=== TASK DETAILS ===
Copy exactly the lines of the records below, and only those lines, beginning with the line that contains "[543,105,586,115] Potions ->" and ending with the line that contains "[543,165,565,175] Om -> [744,130,781,144] *Om".

Saved data entries
+++++

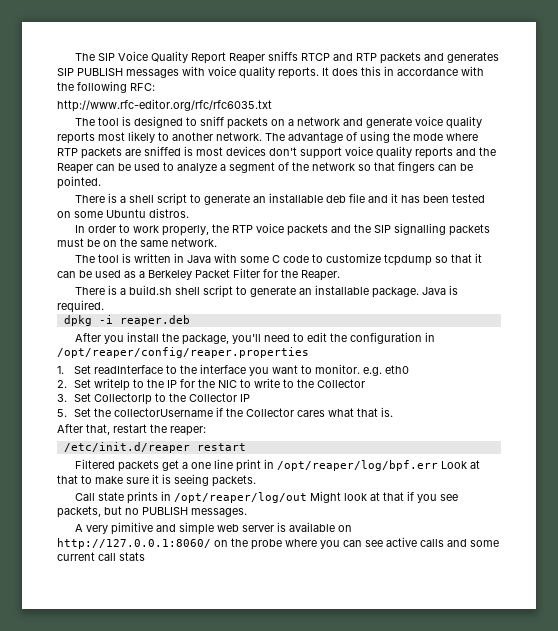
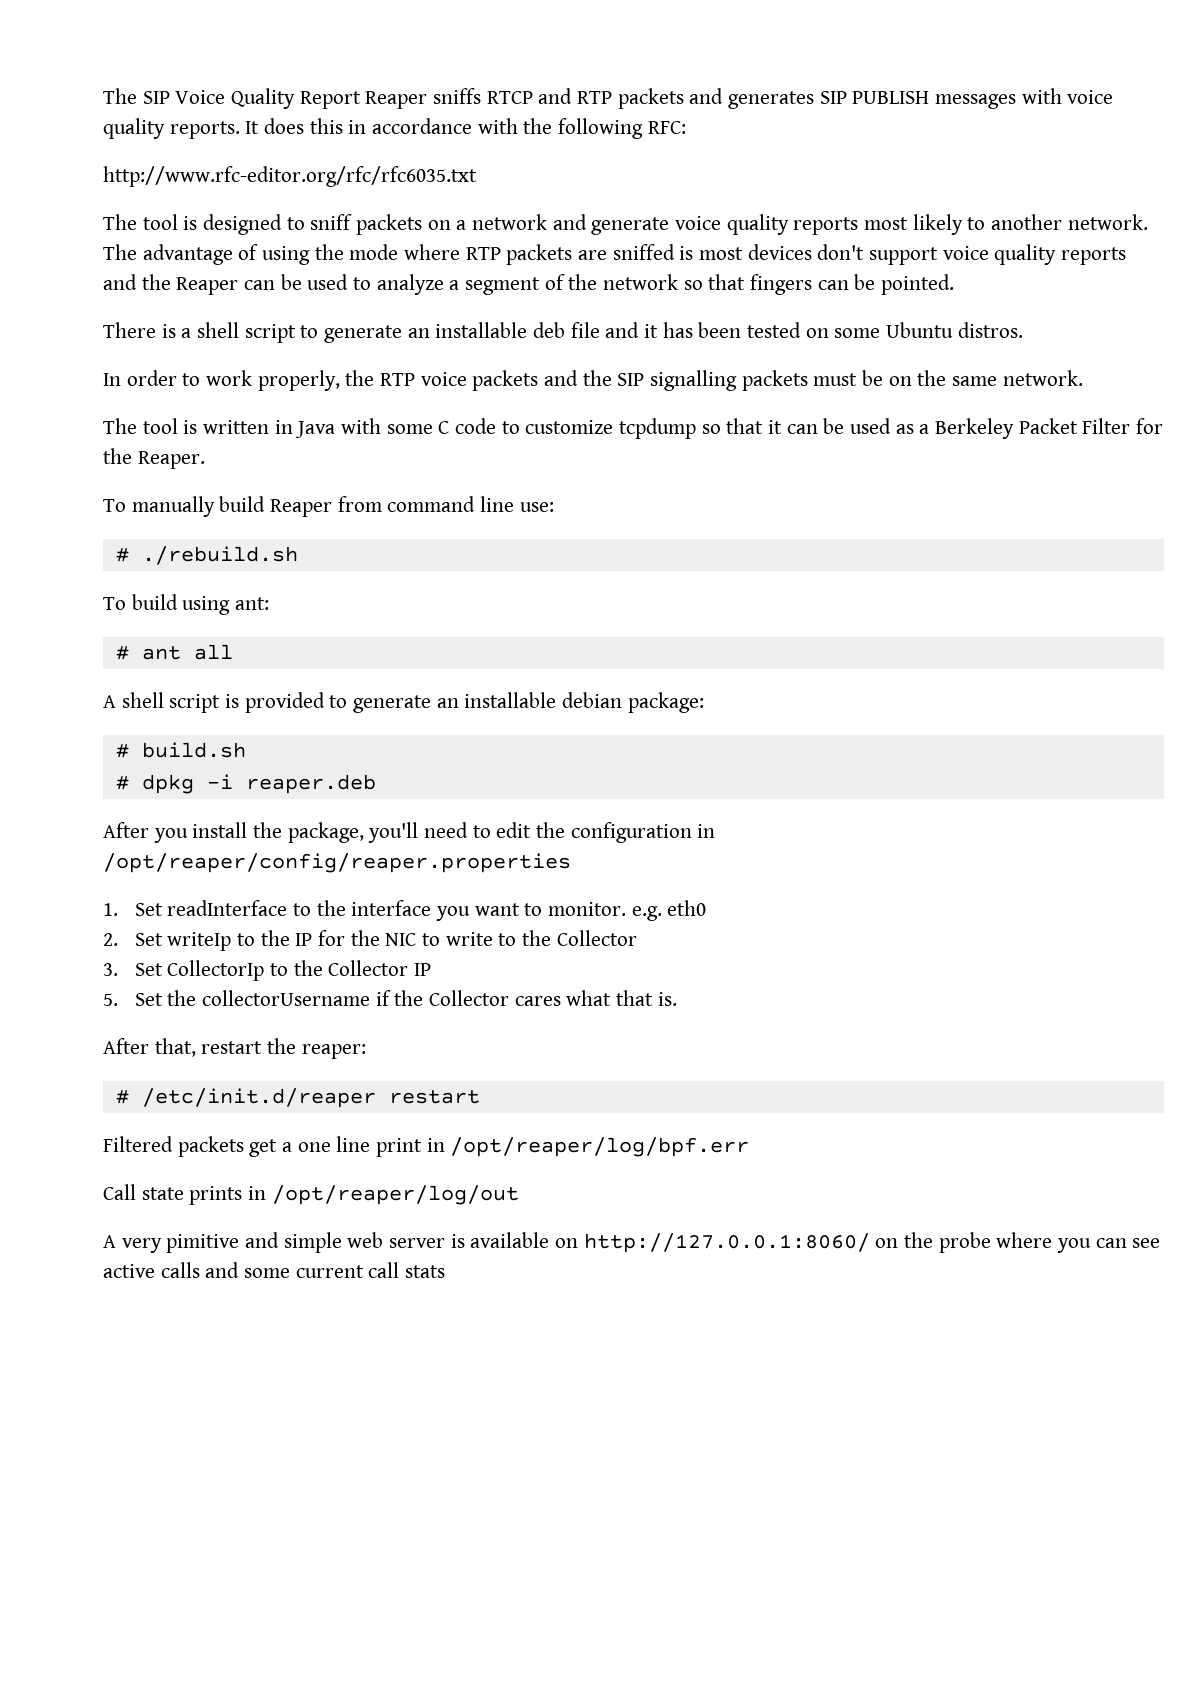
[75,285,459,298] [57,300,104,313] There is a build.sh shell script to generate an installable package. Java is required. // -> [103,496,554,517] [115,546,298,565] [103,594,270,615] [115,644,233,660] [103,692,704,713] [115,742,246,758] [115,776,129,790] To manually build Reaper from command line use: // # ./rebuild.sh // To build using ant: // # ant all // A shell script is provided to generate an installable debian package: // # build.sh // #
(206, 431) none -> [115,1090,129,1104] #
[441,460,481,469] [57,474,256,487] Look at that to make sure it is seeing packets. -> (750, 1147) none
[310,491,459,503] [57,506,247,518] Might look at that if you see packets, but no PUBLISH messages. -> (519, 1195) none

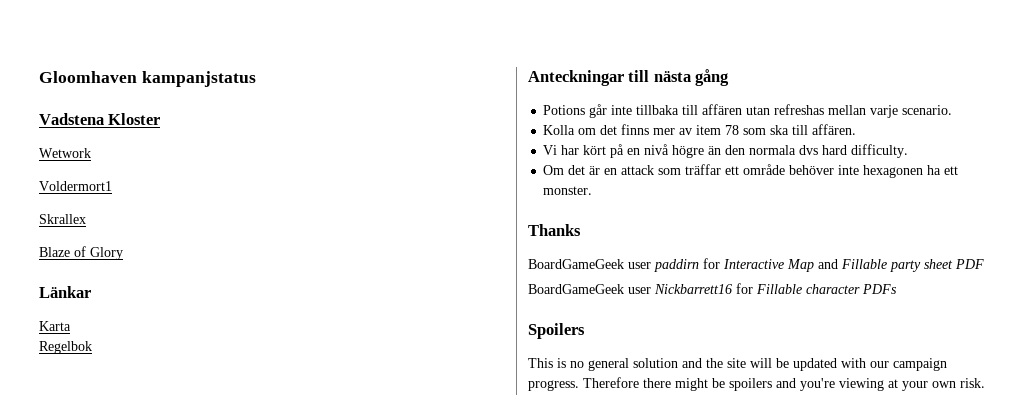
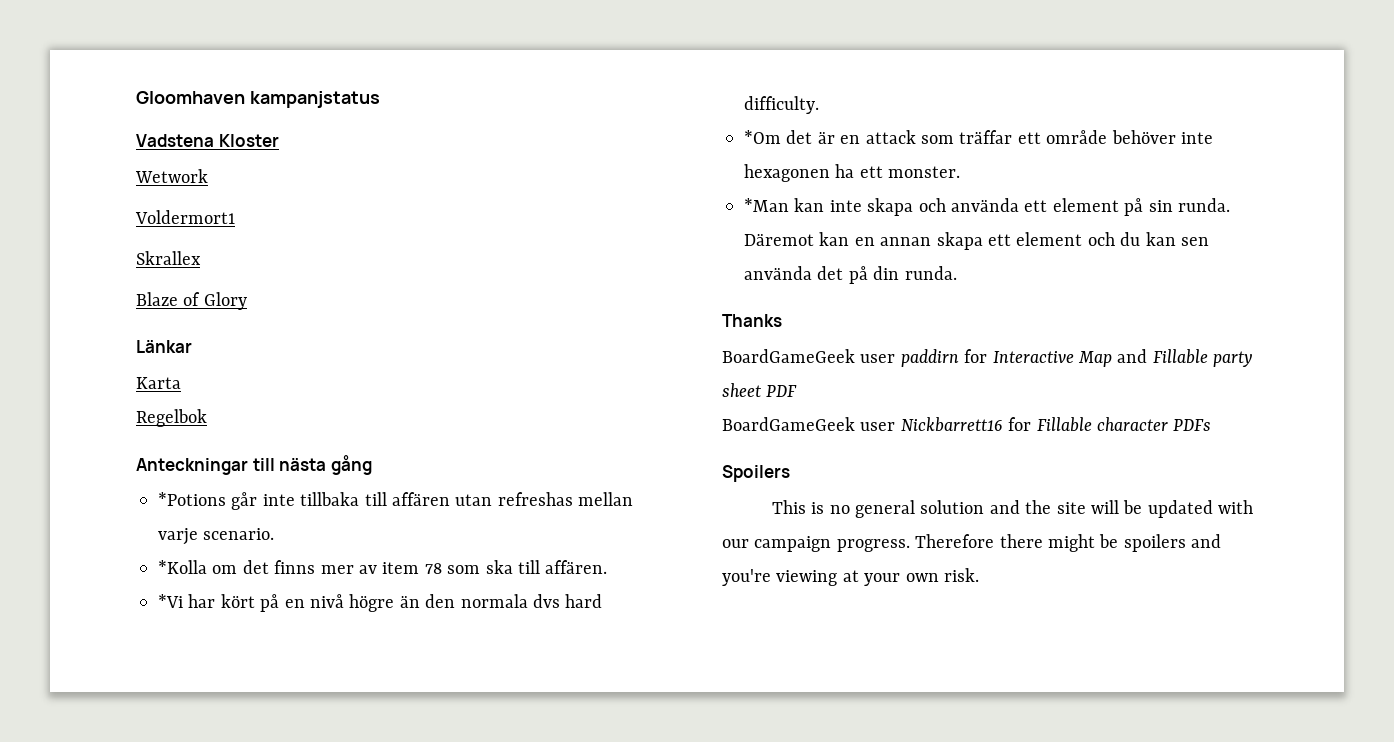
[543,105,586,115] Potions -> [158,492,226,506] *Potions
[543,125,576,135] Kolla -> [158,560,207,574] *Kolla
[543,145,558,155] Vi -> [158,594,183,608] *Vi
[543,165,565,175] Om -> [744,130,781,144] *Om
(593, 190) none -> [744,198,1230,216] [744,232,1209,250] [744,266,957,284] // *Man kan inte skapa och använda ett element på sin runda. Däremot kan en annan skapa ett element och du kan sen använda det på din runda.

+++++

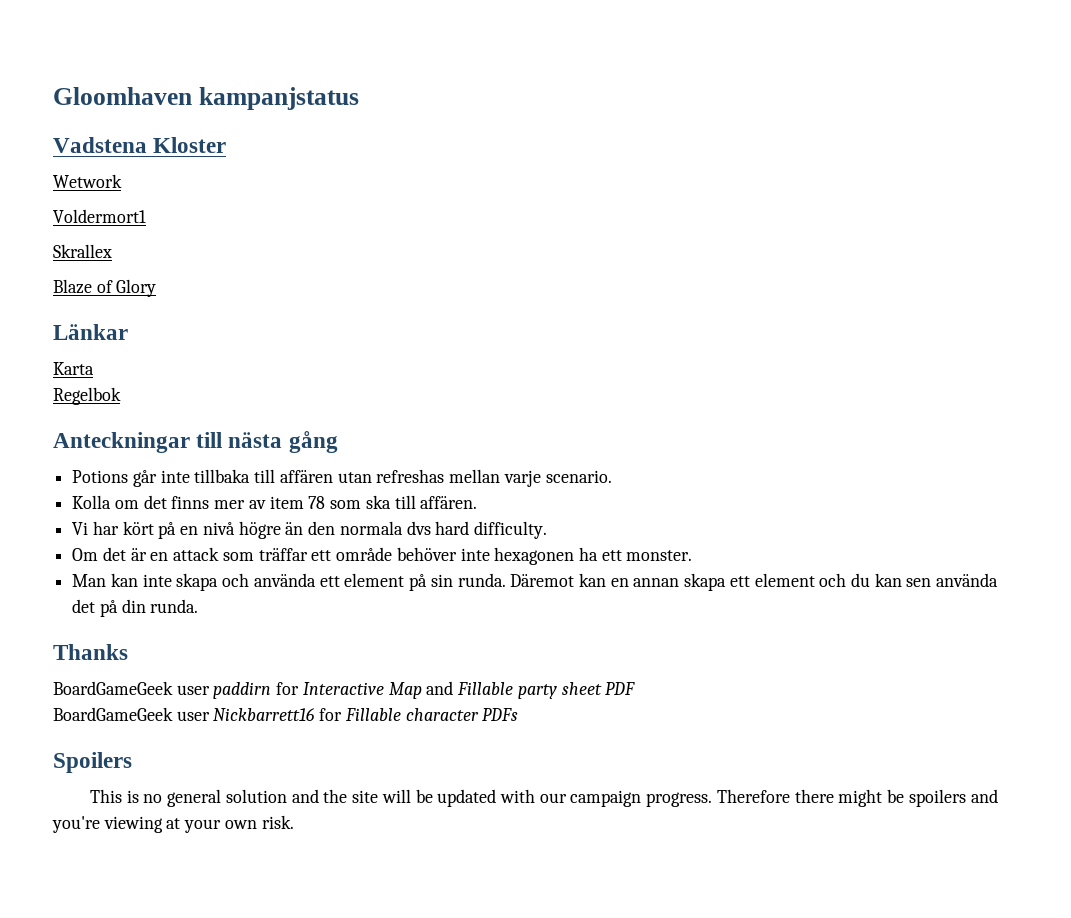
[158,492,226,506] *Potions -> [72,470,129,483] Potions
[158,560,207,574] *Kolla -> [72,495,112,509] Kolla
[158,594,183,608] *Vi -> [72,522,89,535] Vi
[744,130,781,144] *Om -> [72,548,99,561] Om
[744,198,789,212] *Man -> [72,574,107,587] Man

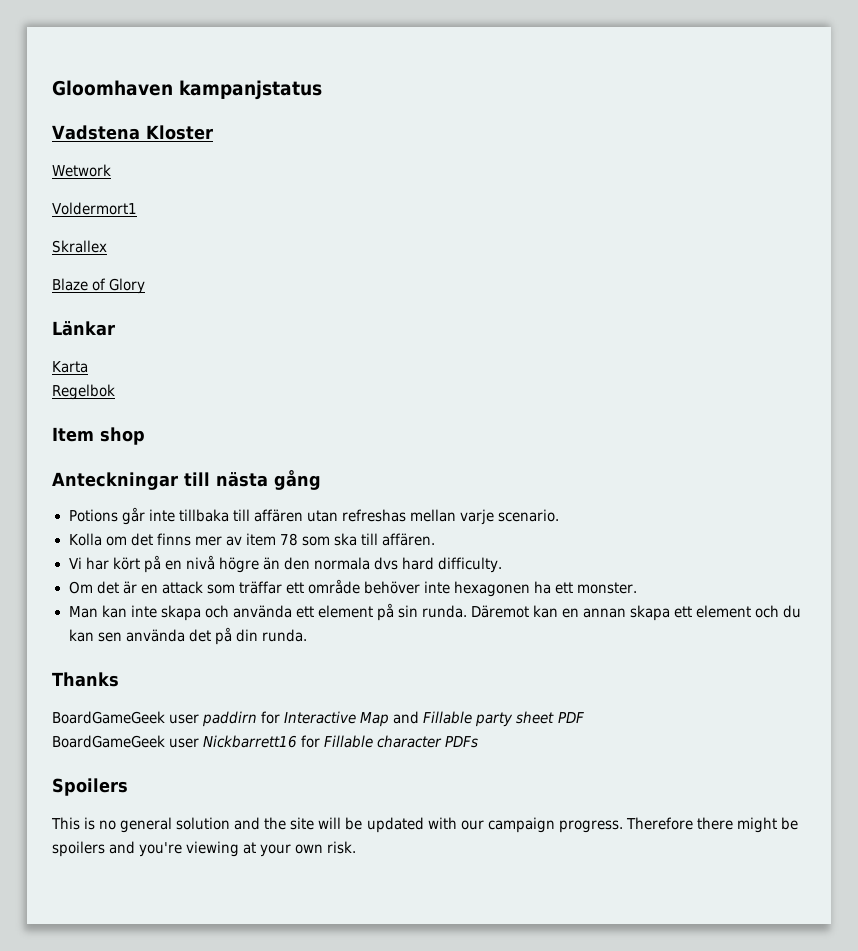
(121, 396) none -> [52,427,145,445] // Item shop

+++++

=== EXPECTED ANSWER ===
[543,105,586,115] Potions -> [158,492,226,506] *Potions
[543,125,576,135] Kolla -> [158,560,207,574] *Kolla
[543,145,558,155] Vi -> [158,594,183,608] *Vi
[543,165,565,175] Om -> [744,130,781,144] *Om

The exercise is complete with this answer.